== Texte fourni ==
***

Le cas Bruno Henrique continue de faire scandale au Brésil. Reconnu coupable d'avoir orchestré un système de paris illégaux en provoquant délibérément un carton jaune lors d'un match de novembre 2023, l'attaquant de Flamengo continue pourtant de jouer, protégé par un effet suspensif.
Tout commence en novembre 2023, lors d'un match apparemment anodin entre Flamengo et Santos au stade Mané Garrincha de Brasília, comptant pour la 31e journée du Brasileirão. Bruno Henrique, sous le coup d'une suspension en cas de carton jaune, aurait informé son propre frère, Wander Nunes Pinto Júnior, qu'il allait délibérément provoquer un troisième carton jaune lors de cette rencontre. L'objectif sportif était simple : être suspendu le match suivant contre Fortaleza afin d'être disponible pour la confrontation cruciale face à Palmeiras. Une stratégie courante dans le football, pas illégale en soi. Sauf que Bruno Henrique n'a pas gardé cette information pour lui.
Les extraits des conversations WhatsApp entre Bruno Henrique et son frère Wander, révélés par la Police Fédérale, constituent un dossier d'une rare précision et que la Globo a intégralement publié. Dès le 29 août 2023, soit deux mois avant le match fatidique, la mécanique est enclenchée.
Tout commence lorsque Wander demande à son frère s'il a bien deux cartons jaunes au compteur en championnat, Bruno Henrique confirme. La suite de l'échange ne laisse planer aucun doute sur les intentions : « Quand ils te diront de prendre le troisième, préviens-nous hein », lance Wander. La réponse de l'attaquant est immédiate et précise : « Contre Santos ». Après avoir vérifié la date du match (29 octobre), Wander plaisante sur la difficulté pour son frère de tenir jusque-là sans prendre de carton. Bruno Henrique le rassure : il ne réclamera pas auprès des arbitres, sauf s'il fait une grosse faute. La conclusion de Wander résonne comme un aveu : « Bon, je vais déjà mettre l'argent de côté, investissement réussi ».

***

== Segment de données ==
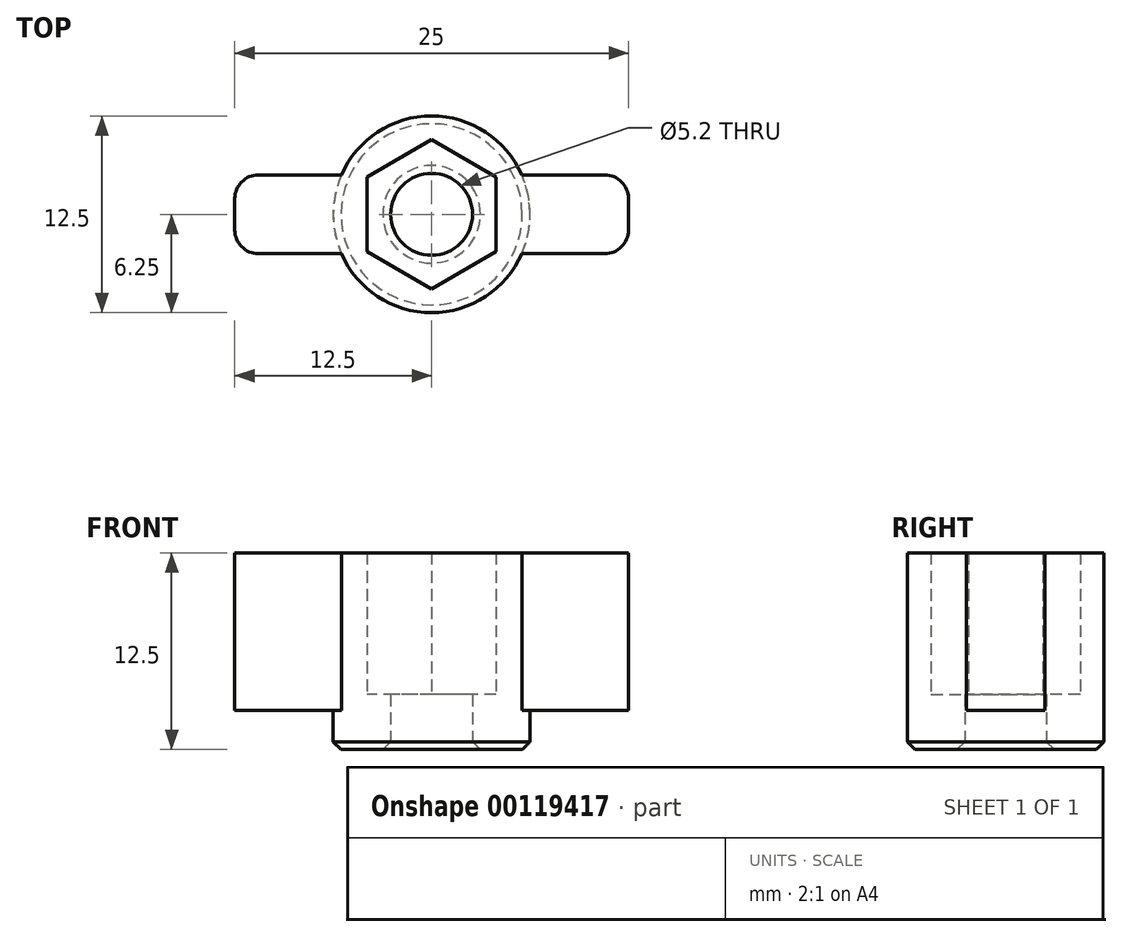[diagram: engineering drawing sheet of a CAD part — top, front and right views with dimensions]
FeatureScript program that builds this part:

***

== Consignes de l'exercice ==
• a. Dans quel stade le match entre Flamengo et Santos s'est-il joué, d'après le texte fourni ?
• b. Expliquez, en vous appuyant sur le texte fourni, pourquoi Bruno Henrique voulait recevoir un troisième carton jaune contre Santos.
• c. Rédigez la suite du texte sur l'affaire Bruno Henrique, à partir de sa dernière phrase.

== Réponses rédigées ==
• a. Au stade Mané Garrincha de Brasília.

• b. Ce carton devait le faire suspendre pour le match suivant, contre Fortaleza. Il serait ainsi disponible pour la confrontation cruciale face à Palmeiras.

• c.
Le 7 octobre, les échanges prennent une tournure plus technique. Bruno Henrique cherche à transférer 10 000 reais à son frère, mais refuse d'effectuer la transaction directement : « Ça ne peut pas être toi, on a les mêmes noms ». Quand Wander demande pourquoi, la réponse est sans équivoque : « Une affaire de paris ». L'attaquant tente manifestement d'effacer ses traces en utilisant un intermédiaire, conscient du caractère illégal de l'opération. Ironiquement, Wander répond : « Bon, je vais parier moi aussi, j'ai besoin d'argent ». Le 16 octobre, à deux semaines du match fatidique, Wander relance son frère avec une insistance qui trahit l'impatience : « T'en as deux à nouveau hein. Quand ce sera le troisième, préviens-moi ». La réaction agacée de Bruno Henrique (« Putain tu m'appelles pour me dire ça, tu rigoles ? ») révèle une tension : le joueur semble mal à l'aise avec la tournure que prend l'affaire, mais ne fait rien pour y mettre fin. Les contacts reprennent à la veille du match : « Tu te souviens du truc dont tu m'as parlé il y a quelque temps ? ». Mais cette fois, Bruno Henrique interrompt brusquement l'échange écrit et passe un appel téléphonique – une prudence tardive qui n'échappera pas aux enquêteurs.
Le 1er novembre 2023, Bruno Henrique démarre la rencontre face à Santos comme titulaire. Le match tourne à l'avantage du Peixe, qui s'impose finalement 2-1. C'est dans les arrêts de jeu que le plan de l'attaquant se concrétise, avec une tournure inattendue. Bruno Henrique commet une faute et reçoit le carton jaune escompté. Sauf qu'au lieu de s'en tenir là, il se lance dans une altercation avec l'arbitre Rafael Rodrigo Klein. La situation dégénère : le numéro 27 est expulsé pour avoir insulté l'homme en jaune (« Tu es une merde »), doigt pointé vers son visage. En quittant la pelouse, Bruno Henrique reçoit même un gobelet d'eau au visage. Le match, marqué par la violence – Gerson (Flamengo) et Lucas Braga (Santos) sont également expulsés –, restera dans les annales pour de mauvaises raisons.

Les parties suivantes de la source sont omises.